I recall, two particular unix hotshots who bugged me about the line truncations business is the Perl priest Tom Christiansen, who used to reside over comp.lang.perl.*, and another unix jockey Chris Nandor, who was a MacPerl proponent now the main maintainer. It is not a coincidence that the people who go out of their way to complain about any format=flowed or soft-wrapped or logically-formatted lines in emails are always the unixers. The unix twits will start a flame war over a petty formatting issue, because it's unix's training to bent over pettiness, not to mention they are the ones who are retarded on the issue of line truncation.

As i have alluded to above, there are serious problems with the line-truncation ways of thinking. The gist is that it is a form of physical formatting as opposed to logical. (think soft-wrap vs hard-wrap, parameter vs hard-code) Those who are familiar with the history or reason for SGML and HTML should understand the problem. Many of you familiar with drive of evolution of HTML from 1995 days to today's CSS and XML should also understand the issue. We wish to encode information, and be flexible about representation, not botching info into one particular representation.

The harm done by the unixers to society is of a long lasting and pervasive nature. First is the RFC, which serves as the mob's standard, which requires that every emailer should be broken like unix, so that unix can process them without problems. FAAK unix and faak unix geeks. Secondly, it drains human labor. Right this second there are hundreds of people pressing returns or fixing jagged lines unnecessarily. Thinking and computer could have done that for us, if not for faaking stupid unix and its people. Thirdly, a generation of programs and programer's times are wasted over tools that mutilate paragraphs into pieces. (in emacs, there's fill-paragraph etc, in BBEdit it's “Hard Wrap”, In Email clients usually transparent under Preferences) Fourthly, physical formatting ultimately multiply the process required on the data, as we can see in emails, especially in combination with the stupid quote convention: “>” (that's another unix invention.).
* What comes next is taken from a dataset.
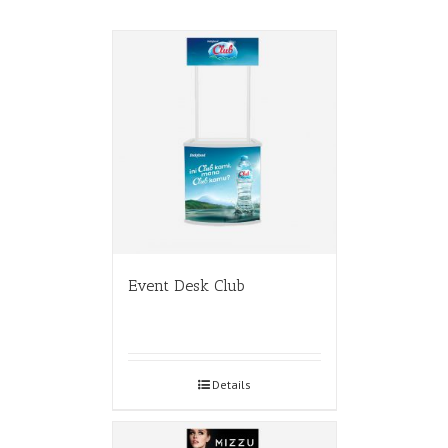
Event Desk Club
Details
But most importantly is that the hard-liners instilled a bad notion, a confusion, that generated a entire generation of utterly stupid programing languages and monkey coders, starting with unix's C language. [see The Harm of hard-wrapping Lines]

2005

Addendum: I got first burned seriously by the line truncation business when around 1998 i was moving my website from one server to another. Upon untarring, the file names have been changed to gibberish. The full path was about 120 characters. Apparently, the version of tar or untar i was using have problems dealing with path that's longer that 120 chars. (i don't remember if it was GNU tar/untar or BSD's version. The origin server was running Irix.)
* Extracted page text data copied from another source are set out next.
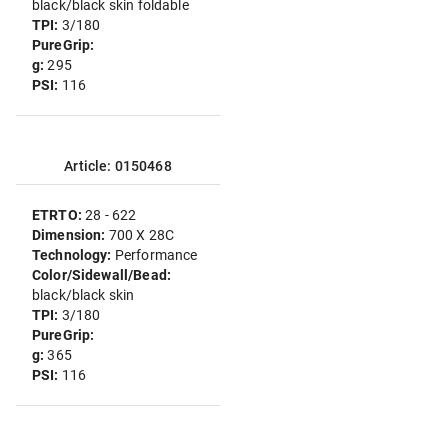
black/black skin foldable
TPI:
3/180
PureGrip:
g:
295
PSI:
116
Article: 0150468
ETRTO:
28 - 622
Dimension:
700 X 28C
Technology:
Performance
Color/Sidewall/Bead:
black/black skin
TPI:
3/180
PureGrip:
g:
365
PSI:
116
AS LATE AS 2001, unix tool tar still truncate long path or file names.

Apple Computer Incorporated's Mac OS X, which is a new variant of unix based on BSD unix, had to replace it with GNU's Not Unix's utility. The following sites record this fact.

The line truncation in unix is not just in tar but in about every unix command line tool. It is part of the brainless coding exalted as Unix Philosophy Implementation Simplicity. This is one of the reason Perl the language was born. [see The Nature of the Unix Philosophy]
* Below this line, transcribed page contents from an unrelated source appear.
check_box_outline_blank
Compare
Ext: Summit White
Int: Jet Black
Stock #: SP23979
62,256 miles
As late as 2002, Sun Microsystem's Solaris 8 is the most deployed unix in the IT industry. Its “ps” tool still truncate lines, making scripts that test running processes unreliable.

In the industry, the problems created by unix are habitually tolerated. Unixers adapt to it. For example, because unix truncate lines, thus in the unix culture, lines are always kept short, and programs, files, paths avoids long names.